> **TASK**:
Copy out every line of the items below word for word, but leave out the pictures.

> **MATERIAL SHOWN**:

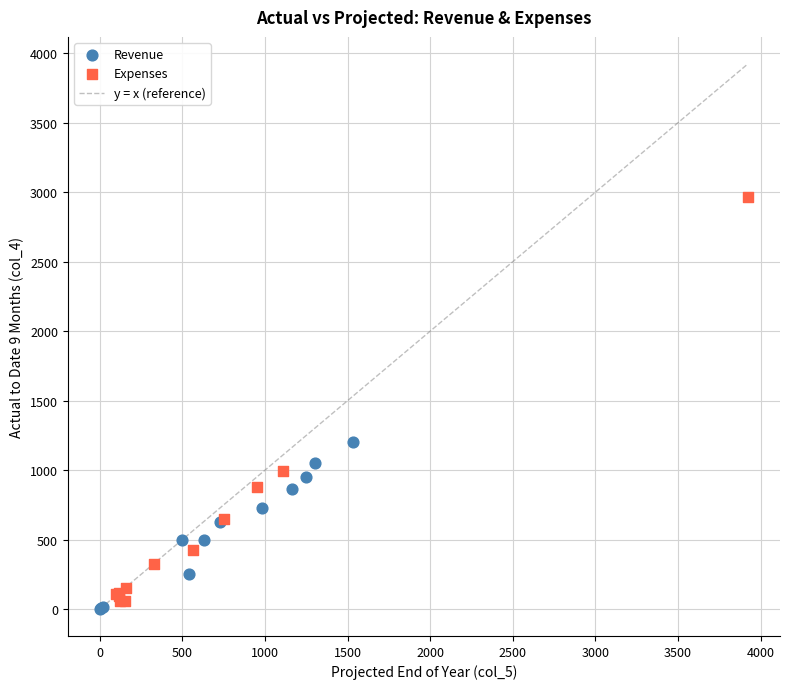

Which series has the largest Y range (max minus min)?

Expenses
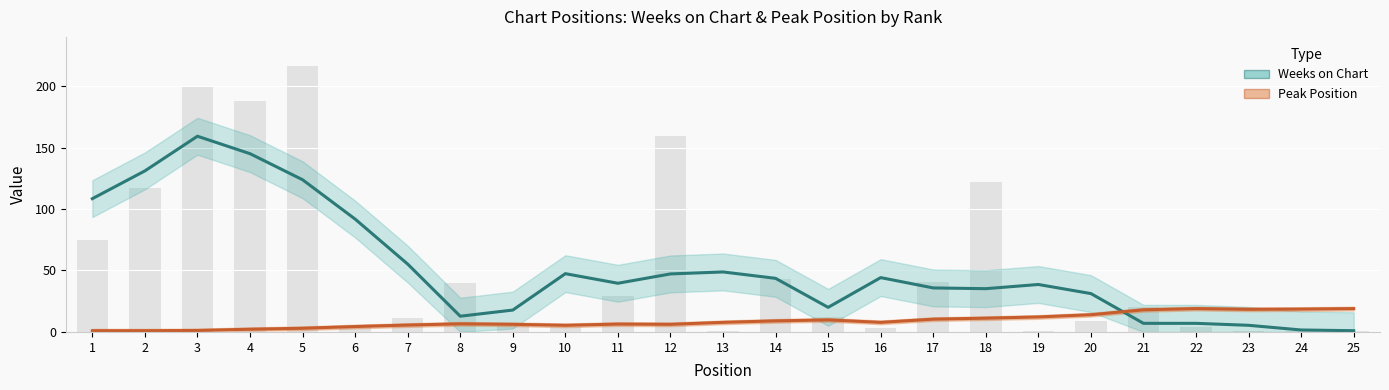

What is the value of the Weeks on Chart bar at the 11th from the left?

39.6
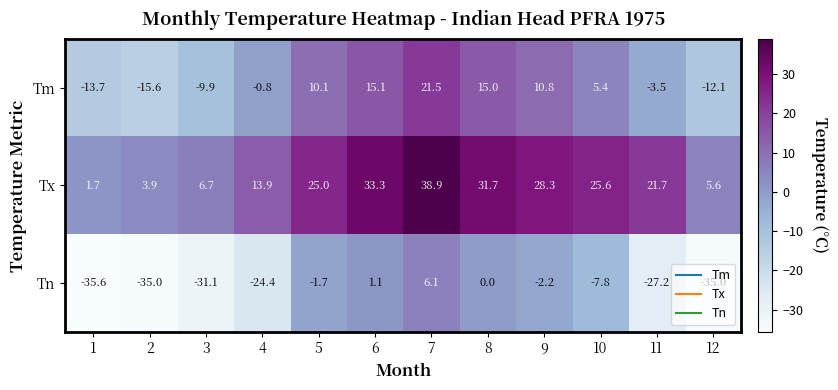

The value of Tn at 4 is -8.4. True or false?

False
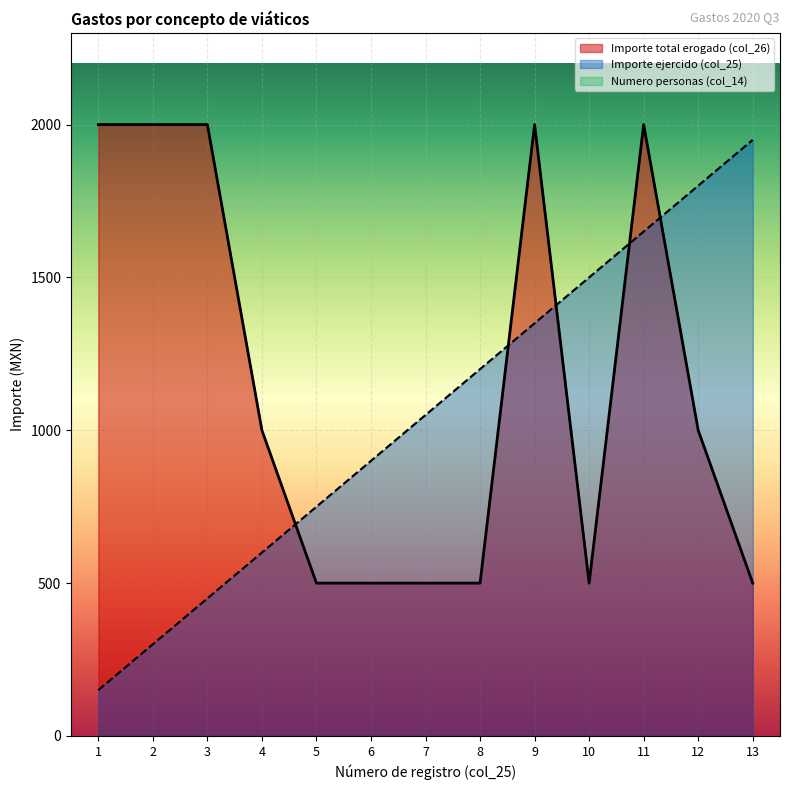

At which category is the sum across all series the highest?

11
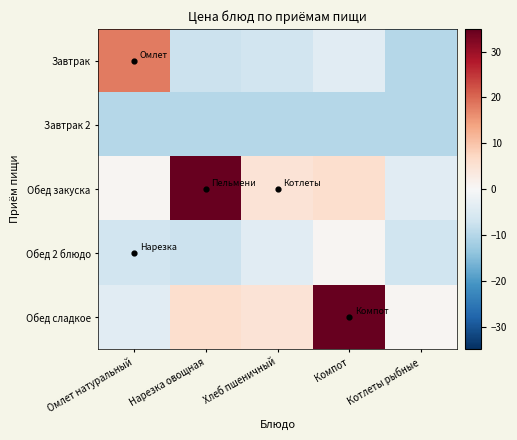

Count the number of data series in this chart.

5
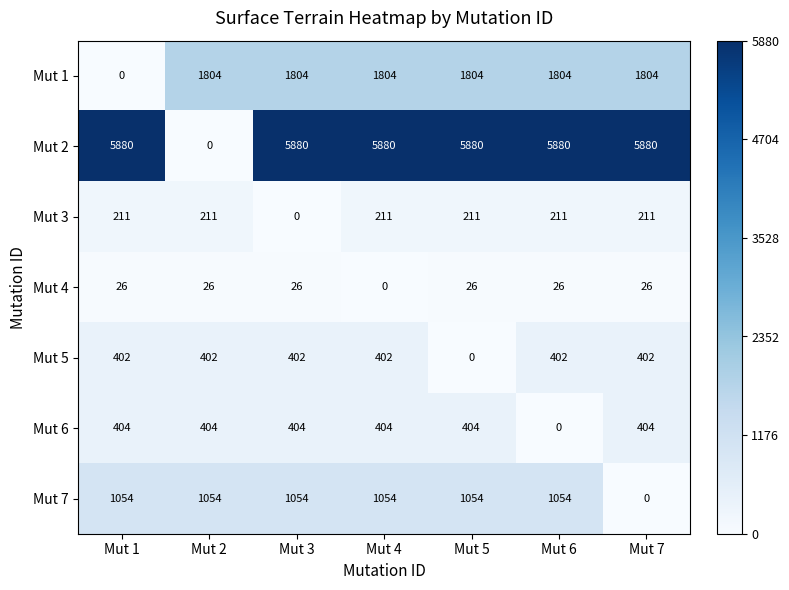

What value does the Mut 5 series have at Mut 3?

402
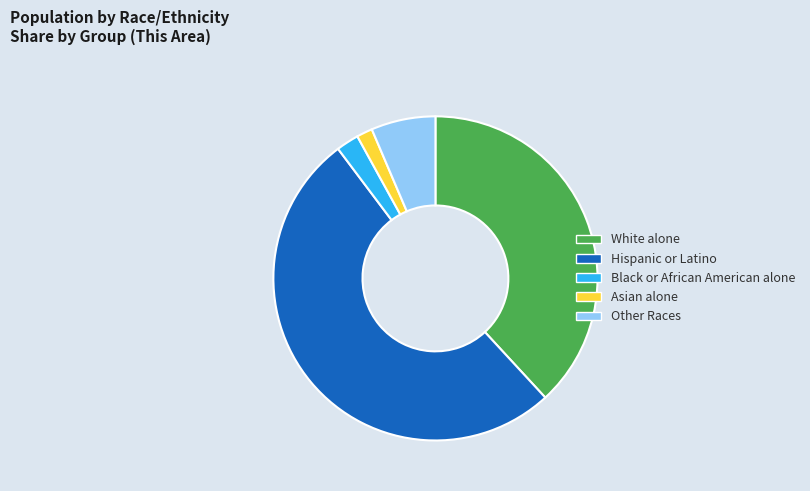

Rank the categories by value from lowest to highest.

Asian alone, Black or African American alone, Other Races, White alone, Hispanic or Latino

> **PROBLEM SOLUTION**:
Which series has the largest Y range (max minus min)?

Expenses

What is the value of the Weeks on Chart bar at the 11th from the left?

39.6

The value of Tn at 4 is -8.4. True or false?

False

At which category is the sum across all series the highest?

11

Count the number of data series in this chart.

5

What value does the Mut 5 series have at Mut 3?

402

Rank the categories by value from lowest to highest.

Asian alone, Black or African American alone, Other Races, White alone, Hispanic or Latino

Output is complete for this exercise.